[Collected data]
= Beginning of Section =

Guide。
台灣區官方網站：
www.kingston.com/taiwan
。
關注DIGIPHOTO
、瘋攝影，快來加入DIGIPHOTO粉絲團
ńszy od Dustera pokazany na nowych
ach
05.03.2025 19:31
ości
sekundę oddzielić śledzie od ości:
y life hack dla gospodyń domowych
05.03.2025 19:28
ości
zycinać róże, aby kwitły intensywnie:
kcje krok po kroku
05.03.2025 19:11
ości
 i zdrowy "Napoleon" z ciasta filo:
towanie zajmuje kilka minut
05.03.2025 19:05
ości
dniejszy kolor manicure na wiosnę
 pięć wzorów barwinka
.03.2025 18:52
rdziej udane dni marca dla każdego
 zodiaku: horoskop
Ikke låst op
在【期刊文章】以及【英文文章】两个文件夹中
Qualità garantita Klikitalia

= End of Section =
= Beginning of Section =

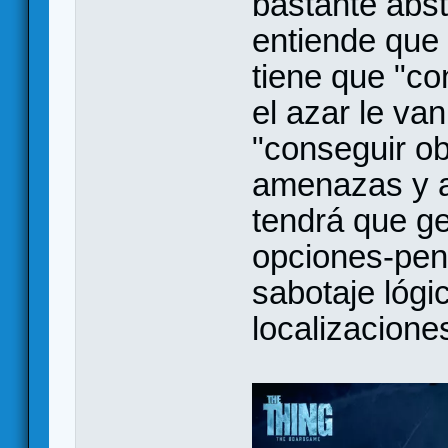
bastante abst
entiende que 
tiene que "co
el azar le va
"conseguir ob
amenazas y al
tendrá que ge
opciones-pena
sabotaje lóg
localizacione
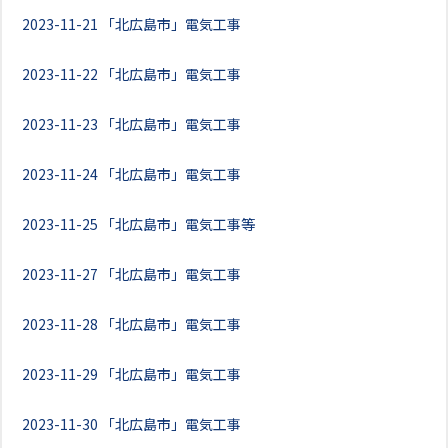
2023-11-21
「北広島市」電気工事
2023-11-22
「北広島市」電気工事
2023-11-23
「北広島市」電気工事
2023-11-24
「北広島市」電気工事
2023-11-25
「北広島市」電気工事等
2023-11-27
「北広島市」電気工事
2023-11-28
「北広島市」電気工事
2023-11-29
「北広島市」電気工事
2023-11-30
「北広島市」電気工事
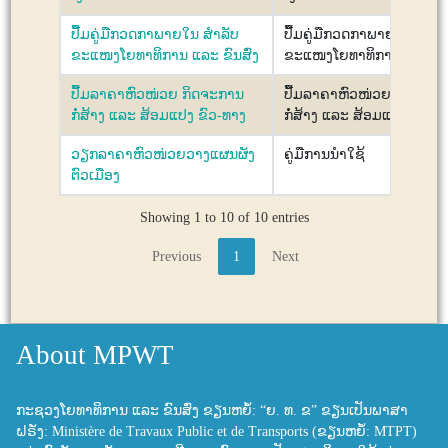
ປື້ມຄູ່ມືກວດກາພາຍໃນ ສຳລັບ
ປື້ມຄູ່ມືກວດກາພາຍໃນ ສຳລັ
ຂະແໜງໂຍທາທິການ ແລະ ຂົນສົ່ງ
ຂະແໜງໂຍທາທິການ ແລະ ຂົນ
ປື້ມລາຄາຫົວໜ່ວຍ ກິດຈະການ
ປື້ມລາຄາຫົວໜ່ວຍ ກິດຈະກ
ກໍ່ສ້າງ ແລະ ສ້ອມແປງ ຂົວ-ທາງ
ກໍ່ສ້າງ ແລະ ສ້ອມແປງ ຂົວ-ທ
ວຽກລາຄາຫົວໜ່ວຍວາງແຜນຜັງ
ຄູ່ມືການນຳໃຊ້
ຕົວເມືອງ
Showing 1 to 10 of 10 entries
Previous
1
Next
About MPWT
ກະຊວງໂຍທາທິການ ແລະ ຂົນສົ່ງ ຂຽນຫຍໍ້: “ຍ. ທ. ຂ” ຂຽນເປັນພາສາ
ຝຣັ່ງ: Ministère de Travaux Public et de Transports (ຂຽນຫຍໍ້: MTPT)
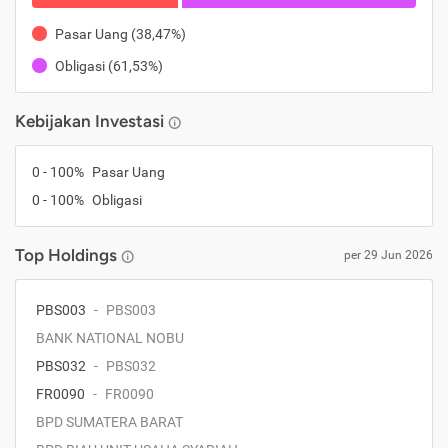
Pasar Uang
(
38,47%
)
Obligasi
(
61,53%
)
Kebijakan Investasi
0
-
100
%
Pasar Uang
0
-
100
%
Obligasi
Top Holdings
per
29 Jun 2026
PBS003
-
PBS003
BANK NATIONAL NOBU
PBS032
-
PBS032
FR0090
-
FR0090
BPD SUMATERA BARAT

= End of Section =

DIRECTIONS: Exactly the lines starting at the one above with "sabotaje lóg" and ending at the one with "BPD SUMATERA BARAT" should be printed, and nothing else. Omit the pictures.

OUTPUT BELOW:
sabotaje lóg
localizacione
2023-11-21
「北広島市」電気工事
2023-11-22
「北広島市」電気工事
2023-11-23
「北広島市」電気工事
2023-11-24
「北広島市」電気工事
2023-11-25
「北広島市」電気工事等
2023-11-27
「北広島市」電気工事
2023-11-28
「北広島市」電気工事
2023-11-29
「北広島市」電気工事
2023-11-30
「北広島市」電気工事
ປື້ມຄູ່ມືກວດກາພາຍໃນ ສຳລັບ
ປື້ມຄູ່ມືກວດກາພາຍໃນ ສຳລັ
ຂະແໜງໂຍທາທິການ ແລະ ຂົນສົ່ງ
ຂະແໜງໂຍທາທິການ ແລະ ຂົນ
ປື້ມລາຄາຫົວໜ່ວຍ ກິດຈະການ
ປື້ມລາຄາຫົວໜ່ວຍ ກິດຈະກ
ກໍ່ສ້າງ ແລະ ສ້ອມແປງ ຂົວ-ທາງ
ກໍ່ສ້າງ ແລະ ສ້ອມແປງ ຂົວ-ທ
ວຽກລາຄາຫົວໜ່ວຍວາງແຜນຜັງ
ຄູ່ມືການນຳໃຊ້
ຕົວເມືອງ
Showing 1 to 10 of 10 entries
Previous
1
Next
About MPWT
ກະຊວງໂຍທາທິການ ແລະ ຂົນສົ່ງ ຂຽນຫຍໍ້: “ຍ. ທ. ຂ” ຂຽນເປັນພາສາ
ຝຣັ່ງ: Ministère de Travaux Public et de Transports (ຂຽນຫຍໍ້: MTPT)
Pasar Uang
(
38,47%
)
Obligasi
(
61,53%
)
Kebijakan Investasi
0
-
100
%
Pasar Uang
0
-
100
%
Obligasi
Top Holdings
per
29 Jun 2026
PBS003
-
PBS003
BANK NATIONAL NOBU
PBS032
-
PBS032
FR0090
-
FR0090
BPD SUMATERA BARAT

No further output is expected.